SÉRIE D'EXERCICES:
**A.** Relevez, dans le texte sur les cabinets de conseil, toutes les actions que les consultants mènent en pratique selon la phrase commençant par « En pratique, la frontière est beaucoup plus floue ».
**B.** Poursuivez le texte sur les cabinets de conseil à partir de sa dernière phrase.

Au cours des auditions, Gouvernement, administration et cabinets de conseil ont été unanimes : l’autorité politique décide en responsabilité ; les cabinets de conseil n’ont aucune influence sur la décision publique. En pratique, la frontière est beaucoup plus floue, en particulier pour le conseil en stratégie : les consultants prennent position sur le fond des politiques publiques, interviennent sur des réformes majeures et apportent des solutions « clés en main » aux responsables publics. En quelque sorte, les cabinets de conseil organisent la dépendance à leur égard.
Ainsi, ce rapport alerte sur les risques de ce recours croissant :
- l’installation d’une dépendance entre l’administration et ses consultants, en particulier sur le domaine informatique (SI “vaccination covid” et du pass sanitaire par Accenture à 5,2 millions d’euros) et l’appui à la “transformation” de l’administration, la maîtrise d’ouvrage des radars routiers). Le recours aux cabinets de conseil a pu devenir le réflexe d’un État qui donne parfois le sentiment qu’il « ne sait plus faire ».
- l’administration est en difficulté pour piloter et évaluer ses consultants. Les évaluations restent souvent sommaires et se limitent souvent à une simple validation du « service fait », notamment lors de la crise sanitaire.

DONNÉES AFFICHÉES:
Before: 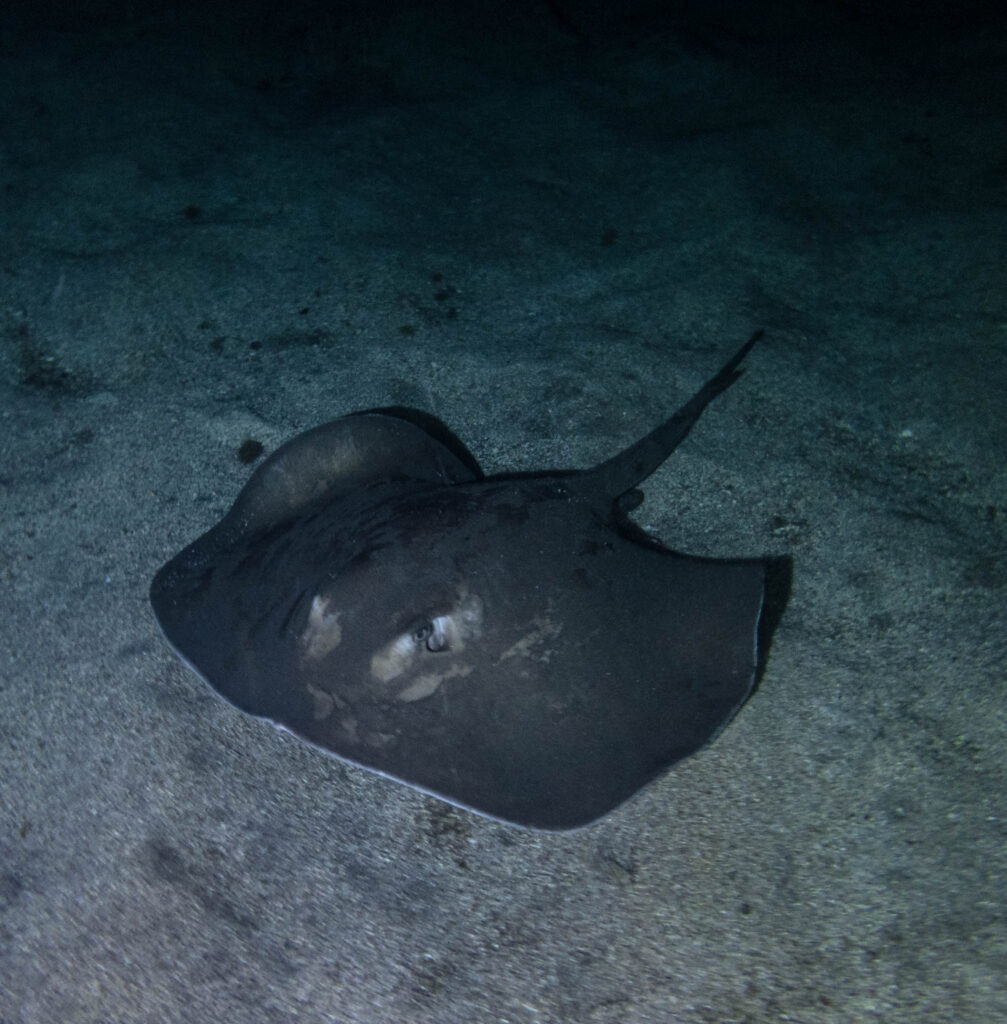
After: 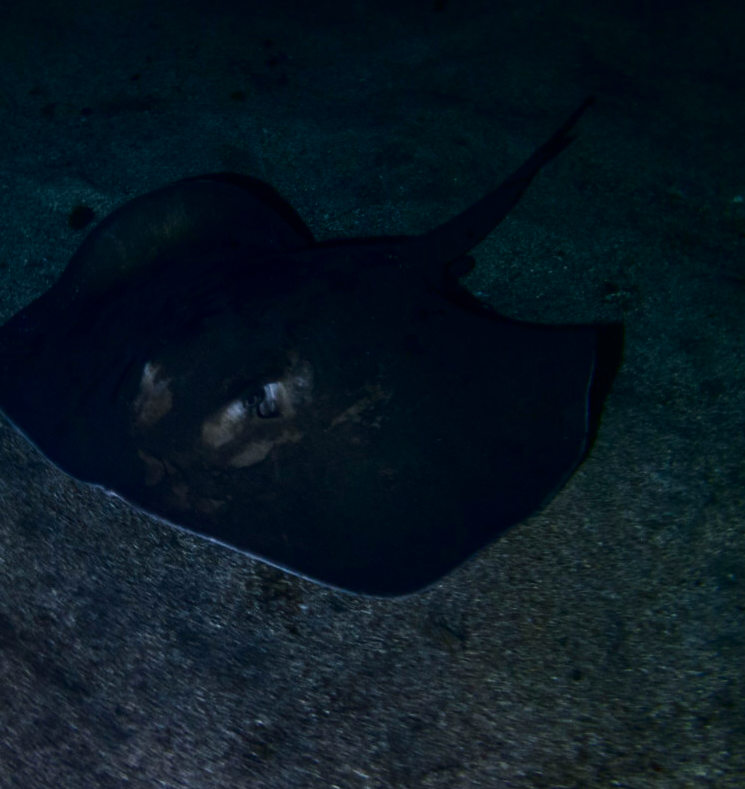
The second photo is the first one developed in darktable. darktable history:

RÉPONSES PAR EXERCICE:
**A.**
- Ils prennent position sur le fond des politiques publiques.
- Ils interviennent sur des réformes majeures.
- Ils apportent des solutions « clés en main » aux responsables publics.

**B.**
De plus, malgré des règles déontologiques nombreuses, d’autres problèmes ont été soulevés :
- les conflits d’intérêts, lorsque les cabinets conseillent aussi bien les pouvoirs publics que des clients privés ;
- le « pied dans la porte » lorsque les cabinets interviennent gratuitement pour l’administration (pro bono et mécénat). Le pro bono est particulièrement problématique (un régime juridique incertain, un risque de récupération commerciale et un risque de contrepartie onéreuse.)
- la porosité, lorsque les cabinets recrutent d’anciens responsables publics dans leurs équipes ou “pantouflage”.
Par ailleurs, l’accès et l’exploitation par les cabinets de conseil de données sensibles ou stratégiques peut s’avérer problématique.
Il existe en effet un paradoxe de la donnée. D’un côté, les données recueillies par les cabinets de conseil dans le cadre de leurs prestations pour l’État ne seraient pas réutilisées au profit de leurs autres clients mais, de l’autre, ces mêmes cabinets proposent, et c’est l’un de leurs atouts, des benchmarks « clés en main », réalisés en un temps record. Or, les cabinets de conseil n’ont pas été mesure d’indiquer comment les acheteurs publics pouvaient s’assurer de la bonne mise en œuvre des obligations de protection de leurs données.
En conclusion de ce rapport,
les membres de la commission adressent 19 recommandations regroupées sous 4 items : en finir avec l’opacité des prestations de conseil, mieux encadrer le recours aux consultants, renforcer les règles déontologiques des cabinets de conseil et mieux protéger les données de l’État.